I am taking part in #MyEDSChallenge and #MyHSDChallenge with the Ehlers Danlos Society. Since May is EDS awareness month, every day I will be sharing something about myself and my EDS journey to drive further awareness and community.
Day 25- Share your invisible
This is maythurners syndrome. There is not much education on vascular and nerve issues when it comes to EDS. I am hoping in the years to come that they will study vascular and nerve issues when it comes to EDS & HSD, and they will determine it is yet another co morbidity of being hypermobile.

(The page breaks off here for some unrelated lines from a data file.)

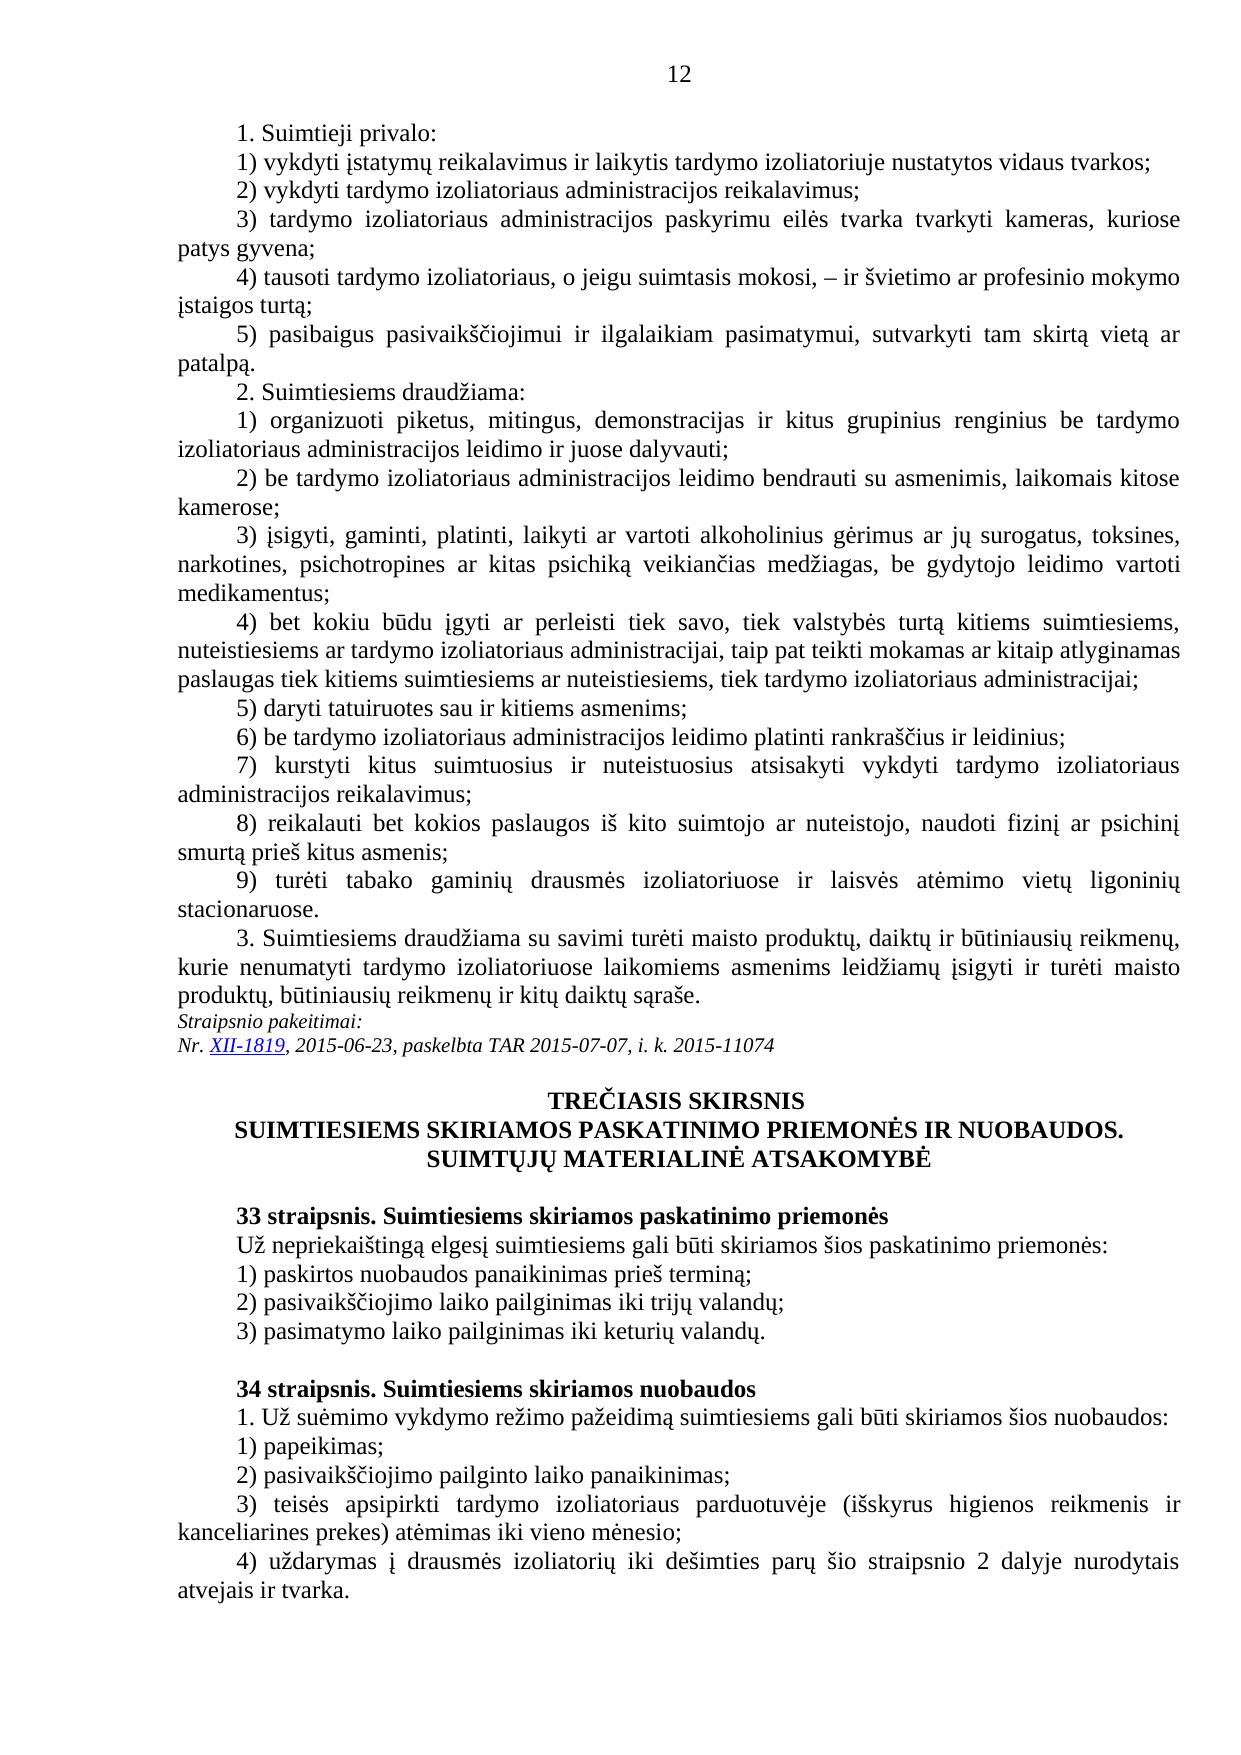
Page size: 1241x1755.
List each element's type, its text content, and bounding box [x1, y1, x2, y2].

text 9) turėti tabako gaminių drausmės izoliatoriuose ir laisvės atėmimo vietų ligoninių stacionaruose. [177, 866, 1181, 923]
text 7) kurstyti kitus suimtuosius ir nuteistuosius atsisakyti vykdyti tardymo izoliatoriaus administracijos reikalavimus; [177, 751, 1181, 808]
text 4) tausoti tardymo izoliatoriaus, o jeigu suimtasis mokosi, – ir švietimo ar profesinio mokymo įstaigos turtą; [177, 262, 1181, 319]
text 1) organizuoti piketus, mitingus, demonstracijas ir kitus grupinius renginius be tardymo izoliatoriaus administracijos leidimo ir juose dalyvauti; [177, 406, 1181, 463]
text 4) uždarymas į drausmės izoliatorių iki dešimties parų šio straipsnio 2 dalyje nurodytais atvejais ir tvarka. [177, 1546, 1181, 1604]
text 4) bet kokiu būdu įgyti ar perleisti tiek savo, tiek valstybės turtą kitiems suimtiesiems, nuteistiesiems ar tardymo izoliatoriaus administracijai, taip pat teikti mokamas ar kitaip atlyginamas paslaugas tiek kitiems suimtiesiems ar nuteistiesiems, tiek tardymo izoliatoriaus administracijai; [177, 607, 1181, 693]
text 2) pasivaikščiojimo laiko pailginimas iki trijų valandų; [177, 1287, 1181, 1316]
text 1. Suimtieji privalo: [177, 118, 1181, 147]
text 6) be tardymo izoliatoriaus administracijos leidimo platinti rankraščius ir leidinius; [177, 722, 1181, 751]
text 3. Suimtiesiems draudžiama su savimi turėti maisto produktų, daiktų ir būtiniausių reikmenų, kurie nenumatyti tardymo izoliatoriuose laikomiems asmenims leidžiamų įsigyti ir turėti maisto produktų, būtiniausių reikmenų ir kitų daiktų sąraše. [177, 923, 1181, 1009]
text 2) pasivaikščiojimo pailginto laiko panaikinimas; [177, 1460, 1181, 1489]
text 3) teisės apsipirkti tardymo izoliatoriaus parduotuvėje (išskyrus higienos reikmenis ir kanceliarines prekes) atėmimas iki vieno mėnesio; [177, 1489, 1181, 1546]
text 33 straipsnis. Suimtiesiems skiriamos paskatinimo priemonės [177, 1201, 1181, 1230]
text Nr. XII-1819, 2015-06-23, paskelbta TAR 2015-07-07, i. k. 2015-11074 [177, 1033, 1181, 1057]
text 5) pasibaigus pasivaikščiojimui ir ilgalaikiam pasimatymui, sutvarkyti tam skirtą vietą ar patalpą. [177, 319, 1181, 377]
text 3) pasimatymo laiko pailginimas iki keturių valandų. [177, 1316, 1181, 1345]
text 3) tardymo izoliatoriaus administracijos paskyrimu eilės tvarka tvarkyti kameras, kuriose patys gyvena; [177, 204, 1181, 262]
text 1. Už suėmimo vykdymo režimo pažeidimą suimtiesiems gali būti skiriamos šios nuobaudos: [177, 1402, 1181, 1431]
text 1) paskirtos nuobaudos panaikinimas prieš terminą; [177, 1259, 1181, 1287]
text 1) vykdyti įstatymų reikalavimus ir laikytis tardymo izoliatoriuje nustatytos vidaus tvarkos; [177, 147, 1181, 176]
text TREČIASIS SKIRSNIS [177, 1086, 1181, 1115]
text 2) vykdyti tardymo izoliatoriaus administracijos reikalavimus; [177, 176, 1181, 204]
text Straipsnio pakeitimai: [177, 1009, 1181, 1033]
text 8) reikalauti bet kokios paslaugos iš kito suimtojo ar nuteistojo, naudoti fizinį ar psichinį smurtą prieš kitus asmenis; [177, 808, 1181, 866]
text 2) be tardymo izoliatoriaus administracijos leidimo bendrauti su asmenimis, laikomais kitose kamerose; [177, 463, 1181, 521]
text 5) daryti tatuiruotes sau ir kitiems asmenims; [177, 693, 1181, 722]
text 1) papeikimas; [177, 1431, 1181, 1460]
text SUIMTIESIEMS SKIRIAMOS PASKATINIMO PRIEMONĖS IR NUOBAUDOS. SUIMTŲJŲ MATERIALINĖ ATSAKOMYBĖ [177, 1115, 1181, 1172]
text 2. Suimtiesiems draudžiama: [177, 377, 1181, 406]
text Už nepriekaištingą elgesį suimtiesiems gali būti skiriamos šios paskatinimo priemonės: [177, 1230, 1181, 1259]
text 34 straipsnis. Suimtiesiems skiriamos nuobaudos [177, 1374, 1181, 1402]
text 3) įsigyti, gaminti, platinti, laikyti ar vartoti alkoholinius gėrimus ar jų surogatus, toksines, narkotines, psichotropines ar kitas psichiką veikiančias medžiagas, be gydytojo leidimo vartoti medikamentus; [177, 521, 1181, 607]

Its very known that EDS/HSD causes a lot of pain. But most people think of only widespread pain (fibromyalgia) or pain specific to joint dislocations and subluxation. But did you know that a huge source of pelvic and leg pain can be a symptom of vascular insufficiencies/ compressions, vein collatorals, vericose veins and blood flow issues? I discovered I had a 70% left illiac vein compression due to pressure from the right artery. I was stented on my left at that time. My drs were amazed that I had not had blood clots or leg swelling in my left leg. Sometimes you have to try treatments even if youre unsure if its the exact source of the pain. I still have blood flow issues due to dysautonomia and my MTS definitely contributed. But this is my invisible. And sadly not all of the treatments avaliable work. There arent many good options for vascular compressions. Either you live with it, stent it, or surgically fix them. So yes, my Maythurners is “fixed”… but its something I will have to be conscious about for the rest of my life. I will have a piece of metal in my for the rest of my life, and will have to make sure i keep my blood thin and get it ultrasounded every so often. I am still slowly healing. A non EDS’er would have healed from this 6 months out but my PT’s are still feeling scar tissue at the point of entry of my stent, not where my stent is sitting. My nerve pain changed presentation a little bit but overall it hasnt changed.